[WHAT IS REQUIRED] Word for word, copy all of the entries.

Data records:
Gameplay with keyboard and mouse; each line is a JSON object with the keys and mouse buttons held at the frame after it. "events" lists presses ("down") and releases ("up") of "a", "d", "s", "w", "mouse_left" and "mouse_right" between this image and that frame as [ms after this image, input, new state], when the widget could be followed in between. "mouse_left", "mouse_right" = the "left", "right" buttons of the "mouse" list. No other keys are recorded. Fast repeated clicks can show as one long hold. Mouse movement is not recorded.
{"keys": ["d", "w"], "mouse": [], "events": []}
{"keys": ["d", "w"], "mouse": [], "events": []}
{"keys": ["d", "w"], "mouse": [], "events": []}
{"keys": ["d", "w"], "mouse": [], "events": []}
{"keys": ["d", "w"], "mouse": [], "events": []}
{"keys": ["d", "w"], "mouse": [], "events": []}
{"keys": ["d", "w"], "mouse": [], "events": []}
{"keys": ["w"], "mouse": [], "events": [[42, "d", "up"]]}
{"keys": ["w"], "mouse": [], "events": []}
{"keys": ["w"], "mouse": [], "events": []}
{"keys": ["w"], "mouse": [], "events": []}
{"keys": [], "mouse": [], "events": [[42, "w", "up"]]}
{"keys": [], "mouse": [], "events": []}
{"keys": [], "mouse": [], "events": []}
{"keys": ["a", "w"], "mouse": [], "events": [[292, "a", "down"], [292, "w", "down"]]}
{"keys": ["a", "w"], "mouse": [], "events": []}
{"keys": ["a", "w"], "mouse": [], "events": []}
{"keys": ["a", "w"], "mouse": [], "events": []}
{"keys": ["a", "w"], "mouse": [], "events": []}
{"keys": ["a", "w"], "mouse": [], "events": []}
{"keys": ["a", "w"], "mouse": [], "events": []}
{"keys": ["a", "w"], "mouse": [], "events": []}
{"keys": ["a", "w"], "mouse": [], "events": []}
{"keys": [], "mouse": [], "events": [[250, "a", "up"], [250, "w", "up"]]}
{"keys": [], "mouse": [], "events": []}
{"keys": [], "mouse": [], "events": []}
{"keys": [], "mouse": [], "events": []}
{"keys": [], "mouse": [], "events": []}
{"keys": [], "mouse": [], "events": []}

[SOLVED PROBLEM]
Gameplay with keyboard and mouse; each line is a JSON object with the keys and mouse buttons held at the frame after it. "events" lists presses ("down") and releases ("up") of "a", "d", "s", "w", "mouse_left" and "mouse_right" between this image and that frame as [ms after this image, input, new state], when the widget could be followed in between. "mouse_left", "mouse_right" = the "left", "right" buttons of the "mouse" list. No other keys are recorded. Fast repeated clicks can show as one long hold. Mouse movement is not recorded.
{"keys": ["d", "w"], "mouse": [], "events": []}
{"keys": ["d", "w"], "mouse": [], "events": []}
{"keys": ["d", "w"], "mouse": [], "events": []}
{"keys": ["d", "w"], "mouse": [], "events": []}
{"keys": ["d", "w"], "mouse": [], "events": []}
{"keys": ["d", "w"], "mouse": [], "events": []}
{"keys": ["d", "w"], "mouse": [], "events": []}
{"keys": ["w"], "mouse": [], "events": [[42, "d", "up"]]}
{"keys": ["w"], "mouse": [], "events": []}
{"keys": ["w"], "mouse": [], "events": []}
{"keys": ["w"], "mouse": [], "events": []}
{"keys": [], "mouse": [], "events": [[42, "w", "up"]]}
{"keys": [], "mouse": [], "events": []}
{"keys": [], "mouse": [], "events": []}
{"keys": ["a", "w"], "mouse": [], "events": [[292, "a", "down"], [292, "w", "down"]]}
{"keys": ["a", "w"], "mouse": [], "events": []}
{"keys": ["a", "w"], "mouse": [], "events": []}
{"keys": ["a", "w"], "mouse": [], "events": []}
{"keys": ["a", "w"], "mouse": [], "events": []}
{"keys": ["a", "w"], "mouse": [], "events": []}
{"keys": ["a", "w"], "mouse": [], "events": []}
{"keys": ["a", "w"], "mouse": [], "events": []}
{"keys": ["a", "w"], "mouse": [], "events": []}
{"keys": [], "mouse": [], "events": [[250, "a", "up"], [250, "w", "up"]]}
{"keys": [], "mouse": [], "events": []}
{"keys": [], "mouse": [], "events": []}
{"keys": [], "mouse": [], "events": []}
{"keys": [], "mouse": [], "events": []}
{"keys": [], "mouse": [], "events": []}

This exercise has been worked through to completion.